All categories are indexed with full partial search. Also, several virtual fields exist that are created at indexing time, like the romaji field, which is generated directly from the Japanese characters. In the future it is planned to add more virtual fields like headwords, place names etc. Picky makes this very easy, as you can just write these virtual fields with standard Ruby code.
Queries are often just one word searches and not very complex. Picky can usually serve the request in under a millisecond. A "like %"-based SQLite search on the same data took around 2~3 seconds.
Indexing is very fast,, too. The server is an Xserve3,1 with a Quad-Core Xeon with 2.26 Ghz.
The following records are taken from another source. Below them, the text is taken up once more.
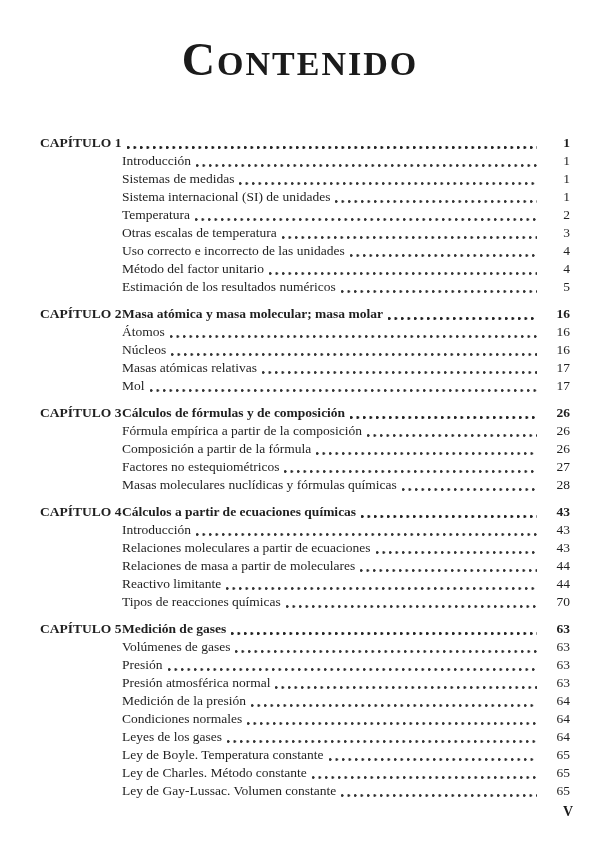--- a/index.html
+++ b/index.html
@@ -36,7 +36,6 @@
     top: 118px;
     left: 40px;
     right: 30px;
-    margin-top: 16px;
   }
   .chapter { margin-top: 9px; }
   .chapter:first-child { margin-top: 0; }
edv@rokuhara:~/Sites/picky_speed_test$ time bundle exec rake index Loaded picky with environment 'development' in /Users/edv/Sites/picky_s peed_test on Ruby 1.9.2. Application loaded. [...] real 8m39.234s user 11m46.977s sys 1m11.744s
Using Picky is one of the things that makes wadoku.eu good and easy to use. Having just one search field instead of the usual "advanced search" is great and we expect it to be a great advantage. This still has to be tested by our users, though.
Having your search completely seperated from your database design is a huge relief and makes it easy to change and optimize both search and database functions separately. Picky can also serve as a lightweight search API for third party services that want to use our data without any additional work on our part.